The problem and the possible solutions
Most online stores have a common problem: they sell several families of products and each of them has different attributes. For example, shirts have a color and a size, while cell phones have a brand and a model. For this reason, a reasonable solution may be to store them in different tables. But they also have some important common attributes, like price or avaibility; and those attributes are read by many queries, so it would be comfortable to have those families in one table.
The worst solution is to create one table with a lots of columns which will be used only for few records. The historical solution is view-based. MariaDB introduces Virtual Columns, so there is now a Virtual Columns-based solution.
In this article we will discuss the view-based solution. Virtual Columns will be explained in a future article.
Ok, let’s CREATE what we need
Here’s the SQL code:
CREATE TABLE `shirt` ( `id` TINYINT UNSIGNED NOT NULL AUTO_INCREMENT, `price` DECIMAL(10, 2) NOT NULL, `avaibility` SMALLINT NOT NULL, `size` ENUM('xl','l','m','s','xs') NOT NULL, `color` ENUM('yellow','white','black') NOT NULL, PRIMARY KEY (`id`) ); CREATE TABLE `cell` ( `id` TINYINT UNSIGNED NOT NULL AUTO_INCREMENT, `price` DECIMAL(10, 2) NOT NULL, `avaibility` SMALLINT NOT NULL, `brand` CHAR(50) NOT NULL, `model` CHAR(50) NOT NULL, PRIMARY KEY (`id`) ); CREATE VIEW `product` AS ( SELECT `id` + 0 AS `id`, `id` AS `origin_id`, 'shirt' AS `family`, `price`, `avaibility` FROM `shirt` ) UNION ( SELECT `id` + 1000 AS `id`, `id` AS `origin_id`, 'cell' AS `family`, `price`, `avaibility` FROM `cell` );
I think that the tables don’t need to be explain. There is a table for every product family, and they could be 100 or 1000; but for this tutorial, 2 are enough.
The view contains the common attributes of the different product families (price, avaibility). To gather them in one view, we use a UNION statement. Plus, the view contains some columns that need some to be explained.
Points of VIEW
`family`: This is a constant value, but rows located in different tables have a different value for `family`. That’s exactly what we want, so that we can distinguish shirts from phones.
`id`: We want to have a unique id for all products, disregarding their family. But differenct tables may contain many identical `id` values, so we can’t rely on their `id`. That’s why we need to create an artificial value inside the view.
Note that in this example shirts and phones have a TINYINT Primary Key.
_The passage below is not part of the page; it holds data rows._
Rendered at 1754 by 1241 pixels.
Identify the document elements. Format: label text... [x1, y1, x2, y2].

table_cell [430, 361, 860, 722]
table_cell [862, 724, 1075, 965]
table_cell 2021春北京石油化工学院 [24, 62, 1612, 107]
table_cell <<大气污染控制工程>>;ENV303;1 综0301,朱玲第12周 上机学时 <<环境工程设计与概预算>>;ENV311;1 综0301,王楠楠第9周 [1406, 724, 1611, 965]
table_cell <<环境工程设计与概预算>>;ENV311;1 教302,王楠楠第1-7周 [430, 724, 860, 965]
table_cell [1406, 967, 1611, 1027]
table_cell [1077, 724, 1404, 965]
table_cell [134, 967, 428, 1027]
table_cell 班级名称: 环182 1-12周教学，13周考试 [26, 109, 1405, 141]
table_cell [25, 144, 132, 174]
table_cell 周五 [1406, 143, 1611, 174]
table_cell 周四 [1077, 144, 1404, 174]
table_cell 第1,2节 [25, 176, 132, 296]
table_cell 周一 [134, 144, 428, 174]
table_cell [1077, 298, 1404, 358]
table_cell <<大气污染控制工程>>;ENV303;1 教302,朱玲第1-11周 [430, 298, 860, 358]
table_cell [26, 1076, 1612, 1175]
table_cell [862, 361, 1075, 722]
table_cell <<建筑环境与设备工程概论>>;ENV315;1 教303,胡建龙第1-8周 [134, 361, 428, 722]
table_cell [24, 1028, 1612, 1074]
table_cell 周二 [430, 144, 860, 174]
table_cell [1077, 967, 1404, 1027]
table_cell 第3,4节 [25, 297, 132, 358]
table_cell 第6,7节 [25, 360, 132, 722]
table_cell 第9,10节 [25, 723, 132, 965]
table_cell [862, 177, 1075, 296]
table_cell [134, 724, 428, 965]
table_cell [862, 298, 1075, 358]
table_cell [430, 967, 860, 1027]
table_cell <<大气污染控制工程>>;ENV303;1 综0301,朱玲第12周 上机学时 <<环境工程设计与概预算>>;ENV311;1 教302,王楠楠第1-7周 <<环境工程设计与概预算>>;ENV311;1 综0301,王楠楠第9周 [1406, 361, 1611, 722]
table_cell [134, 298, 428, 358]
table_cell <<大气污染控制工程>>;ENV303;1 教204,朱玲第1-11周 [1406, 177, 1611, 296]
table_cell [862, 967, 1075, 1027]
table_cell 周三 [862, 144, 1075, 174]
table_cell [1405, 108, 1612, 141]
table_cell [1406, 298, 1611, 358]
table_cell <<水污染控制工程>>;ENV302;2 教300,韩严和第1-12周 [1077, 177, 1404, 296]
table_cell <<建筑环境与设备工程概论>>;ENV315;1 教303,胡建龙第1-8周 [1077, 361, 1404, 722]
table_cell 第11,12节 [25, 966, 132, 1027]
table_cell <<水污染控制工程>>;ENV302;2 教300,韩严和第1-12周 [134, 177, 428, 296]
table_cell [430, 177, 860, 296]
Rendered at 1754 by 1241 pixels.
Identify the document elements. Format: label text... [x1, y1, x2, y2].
This is reasonable, because a store can hardly sell more than 100 different types of shirts or cell phones, and the maximum value for TINYINT UNSIGNED is 255. We need to find a comfortable value that is higher than 255: 1000 is a good candidate.
Now, we decide that id’s of product of different families are in different ranges. So the shirts id’s are 1..255. But id’s of cell phones are 1000..1255, so the value is unique. We do this by adding 1000 to the cell phones id’s.
This value can be used for SELECTs which read common values for specific rows in the view, not in the basetables.
`origin_id`: We can’t use the `id` value to UPDATE or DELETE individual rows, because the VIEWs based on a UNION are not updatable. To execute those operations, we must run our statements directly on the tables. But to do this, we need to know their original `id`. That’s why we have an `origin_id` field: it matches to the `id` columns in the basetables.
The distinction between `id` and `origin_id` is not very common. I like it, because it allows me to SELECT a signgle row from the view, when/if I need it; however, this rarely happens. So you may want to include the basetables `id` in your view without any alias, and forget the artificial value.
It’s important to remember that the view is not insertable or updatable: you will SELECT from the view, but insert, update and delete from the basetables.